Following this selection yesterday of pictures of Uighur students in Xinjiang.

- On why this eruption, violent as it and its suppression have been, is unlikely to shake the government's control of or support in China, my friend Russell Leigh Moses of Beijing, in this op-ed in the NYT today, makes the right points and presents a convincing argument. Gist:

"The state apparatus has become dizzy with success in dealing with unrest. This gives little hope that further mass outbreaks will not be violently crushed. It also demonstrates that social upheaval will not pave the way to democracy. The party is too strong and confident to allow change from below."

The contrast between the Chinese state's continued ineptness in appealing to international opinion and its very effective control of opinion and knowledge within China is worth remembering at all times, and especially during crises like this. From the outside, these may look like challenges to the survival of the regime. From the inside, to most people in China, they're new occasions for national fortitude and solidarity.

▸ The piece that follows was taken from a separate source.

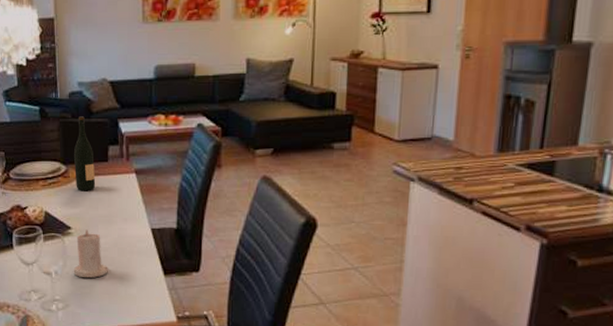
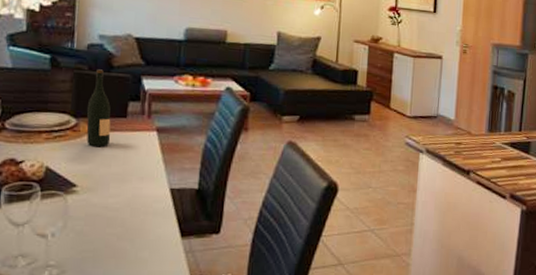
candle: present [73,229,108,278] -> none [74,188,118,240]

- On the roots of the conflict, Glenn Mott of the Hearst Corporation (also a friend), who has been in Beijing as a Fulbright lecturer at Tsinghua University, sends this report:

"What we saw this week should be familiar to us as Americans. This was a race riot, not a political insurrection. It is what a young Chinese engineer I had lunch with today called an ethnic "brawl" with Uighurs and Hans throwing rocks over the heads of police in between. We should notice there is progress at the central government level--foreign journalists are in fact being given some access to Urumqi--though social networks have been cut, and Xinhua is carefully editing for fullest grim effect on the Eastern Chinese psyche.

"But with no public space in the media to cultivate a civil society, to debate and discuss grievances, and none on the horizon, the Han and Uighur of Xinjiang are caught in a hopeless deficit for information about each other's grievances. This is the same all over China (between developers and farmers, and between local government and petitioners, for instance) lacking a public space for civil discourse, lacking rule of law, lacking release and resolution except in private conversations and ultimately, into the streets they go."

He attached a recent photo of the storied Uighur trading city of Kashgar, which is being razed so it can be rebuilt in a "safer" way.
 

Kashgar.jpg


- On fiction-list suggestions, I have mentioned many times this past year a spy-thriller novel by the British writer Charles Cumming, called Typhoon. It is about a Uighur uprising in Xinjiang -- in the novel's case, abetted by outside agents. I will have serious/non-fiction reading tips later, but this is the most relevant thriller.

- On general introduction to the Uighurs and their situation, this brief video by the Stanley Foundation has a lot of useful information, including an interview with Rebiya Kadeer, a Uighur emigree blamed by the Chinese government for much of the upheaval. It also includes an interview with a very tired-looking me after a trip to Xinjiang.

- On America's stake in Xinjiang, it is a lasting error and embarrassment that after 9/11 the U.S. won Chinese government support by agreeing that Uighur separatists -- formally, the East Turkestan Liberation Organization -- should be seen as part of the world terrorist threat. After all, they are Muslims.